At Paro, we know first-hand what it takes to start and run a business. Many of our founders are serial-entrepreneurs who had successes (and failures) before Paro. Here’s a list of the 10 most valuable lessons we learned along the way:

  1. Fail and fail often If you don’t take risks, you’ll never succeed. Failure tends to leave you with a permanent imprint, both personally and professionally, while learning from successes can fade fast. Failure allows you to grow and evolve more rapidly.
  2. Don’t worry about your name. Our name has nothing to do with our business because there are far more important problems to solve than what to call ourselves. If you’re still trying to determine your target customer or how to position your good or service, don’t pigeonhole yourself with a name.
  3. The CEO must be the jack of all trades. At the beginning stages of your company, the CEO needs a heavy hand in sales, marketing, product, operations, and HR. Put away your ego. You’ll be making high-level strategic decisions one day and getting coffee creamer for your team the next.
  4. Forget about your weaknesses and instead focus on strengths. Hire self-starters that complement your and each other’s weaknesses. Don’t just clone yourself. Make it a goal to hire someone who is so brilliant that he / she frightens you.
  5. Get scrappy around sales. You may not know what you are selling or to whom, but you should talk to as many people as possible. Be flexible and tweak your offering and pitch to match your target’s pain points. The goal is to empathize with your target audience. Get inside their head and understand how they think about purchasing your goods or services. Join trade groups that align with your target audience, network, and give advice for free. Ask for referrals, give referrals.
  6. Know your role and key differentiator. If you are a service-based business, then customer service is the name of the game. If you are a product-based business, then early adopter usage is key. Either way, measure these customer / client satisfaction scores through NPS.
  7. Communicate openly and transparently with your team. Transparency (about financial projections, the future of the business, etc.) creates an open and empowered workforce. Therefore, don’t be afraid to share “bad news” with your team. Anxiety is a catalyst for action. As a CEO, set the tone for how to handle problems without instilling fear or paranoia. If you’ve done your job in hiring the best and the brightest, your team should rally behind you to tackle every obstacle that comes your way.
  8. Have a unified go-to-market message / value proposition.

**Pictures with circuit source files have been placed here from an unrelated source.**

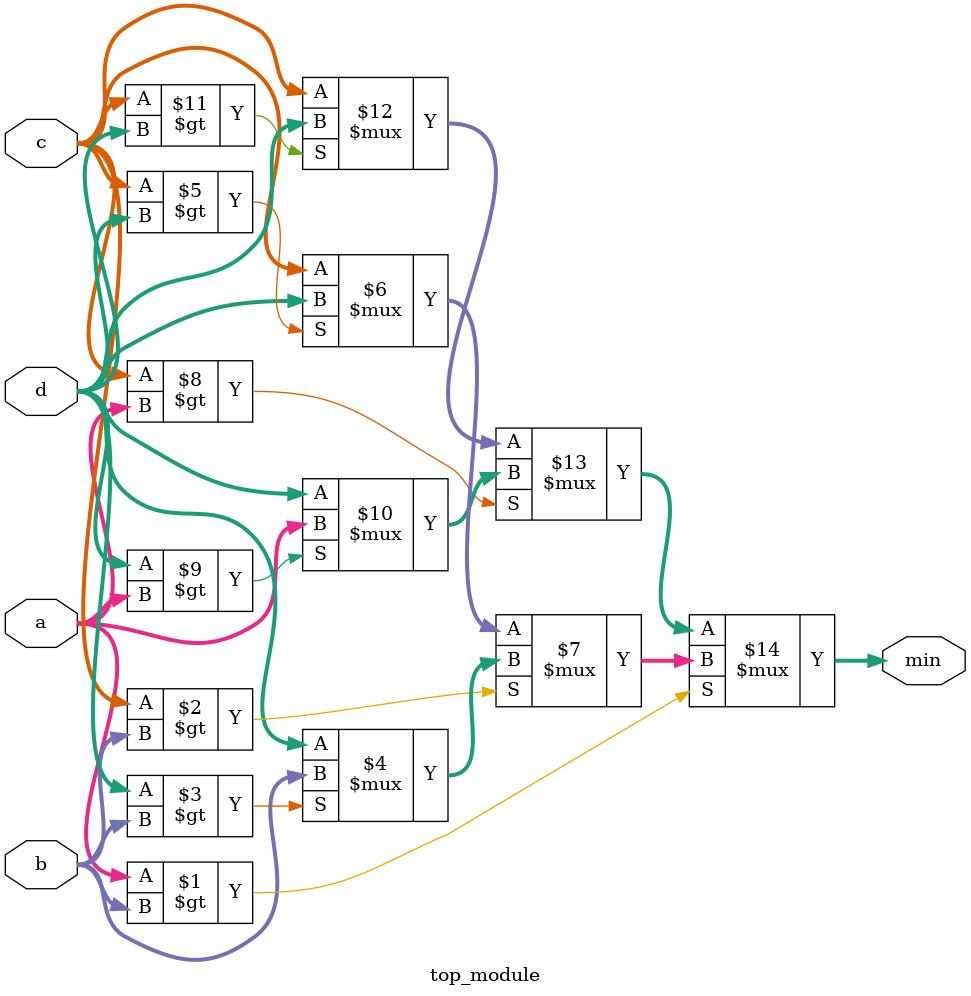
<source format=v>
module top_module (
    input [7:0] a, b, c, d,
    output [7:0] min);
    
    assign min=a>b?(c>b?(d>b?b:d):(c>d?d:c)):(c>a?(d>a?a:d):(c>d?d:c));
endmodule

</source>
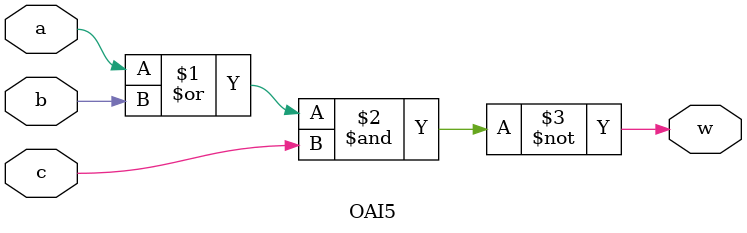
<source format=v>
module OAI5(input a,b,c, output w);
    assign#(6,9) w = ~((a|b)&c);
endmodule
</source>
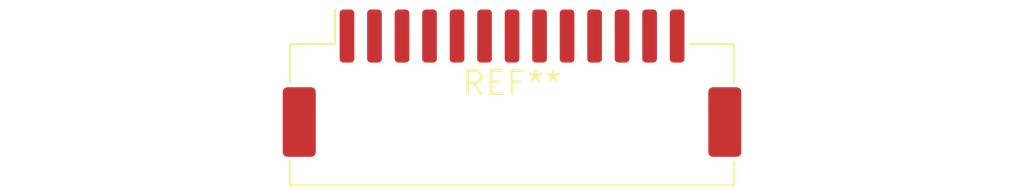
<source format=kicad_pcb>
(kicad_pcb (version 20240108) (generator pcbnew)

  (general
    (thickness 1.6)
  )

  (paper "A4")
  (layers
    (0 "F.Cu" signal)
    (31 "B.Cu" signal)
    (32 "B.Adhes" user "B.Adhesive")
    (33 "F.Adhes" user "F.Adhesive")
    (34 "B.Paste" user)
    (35 "F.Paste" user)
    (36 "B.SilkS" user "B.Silkscreen")
    (37 "F.SilkS" user "F.Silkscreen")
    (38 "B.Mask" user)
    (39 "F.Mask" user)
    (40 "Dwgs.User" user "User.Drawings")
    (41 "Cmts.User" user "User.Comments")
    (42 "Eco1.User" user "User.Eco1")
    (43 "Eco2.User" user "User.Eco2")
    (44 "Edge.Cuts" user)
    (45 "Margin" user)
    (46 "B.CrtYd" user "B.Courtyard")
    (47 "F.CrtYd" user "F.Courtyard")
    (48 "B.Fab" user)
    (49 "F.Fab" user)
    (50 "User.1" user)
    (51 "User.2" user)
    (52 "User.3" user)
    (53 "User.4" user)
    (54 "User.5" user)
    (55 "User.6" user)
    (56 "User.7" user)
    (57 "User.8" user)
    (58 "User.9" user)
  )

  (setup
    (pad_to_mask_clearance 0)
    (pcbplotparams
      (layerselection 0x00010fc_ffffffff)
      (plot_on_all_layers_selection 0x0000000_00000000)
      (disableapertmacros false)
      (usegerberextensions false)
      (usegerberattributes false)
      (usegerberadvancedattributes false)
      (creategerberjobfile false)
      (dashed_line_dash_ratio 12.000000)
      (dashed_line_gap_ratio 3.000000)
      (svgprecision 4)
      (plotframeref false)
      (viasonmask false)
      (mode 1)
      (useauxorigin false)
      (hpglpennumber 1)
      (hpglpenspeed 20)
      (hpglpendiameter 15.000000)
      (dxfpolygonmode false)
      (dxfimperialunits false)
      (dxfusepcbnewfont false)
      (psnegative false)
      (psa4output false)
      (plotreference false)
      (plotvalue false)
      (plotinvisibletext false)
      (sketchpadsonfab false)
      (subtractmaskfromsilk false)
      (outputformat 1)
      (mirror false)
      (drillshape 1)
      (scaleselection 1)
      (outputdirectory "")
    )
  )

  (net 0 "")

  (footprint "JST_ZE_SM13B-ZESS-TB_1x13-1MP_P1.50mm_Horizontal" (layer "F.Cu") (at 0 0))

)

</source>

Have your elevator pitch ready and make sure that it makes sense to a 5 year old. Potential customers must understand what you are selling, and in order to develop a compelling message, you must know your audience intimately. Don’t dilute your message by contradicting yourself in your marketing / sales materials.
  9. It’s the CEO’s job to make tough decisions. That means he or she must do what is right for the business all of the time, without fail, even if people’s feelings get hurt along the way. Whatever you do, though, make sure you do it with compassion.
  10. You have to give a lot to get a lot. Always be looking to pay it forward (and be genuine about it). Make introductions for potential business prospects and have no expectations about being paid back or holding an IOU. By helping others with no strings attached, you’ll be amazed how human tendency for reciprocity kicks in.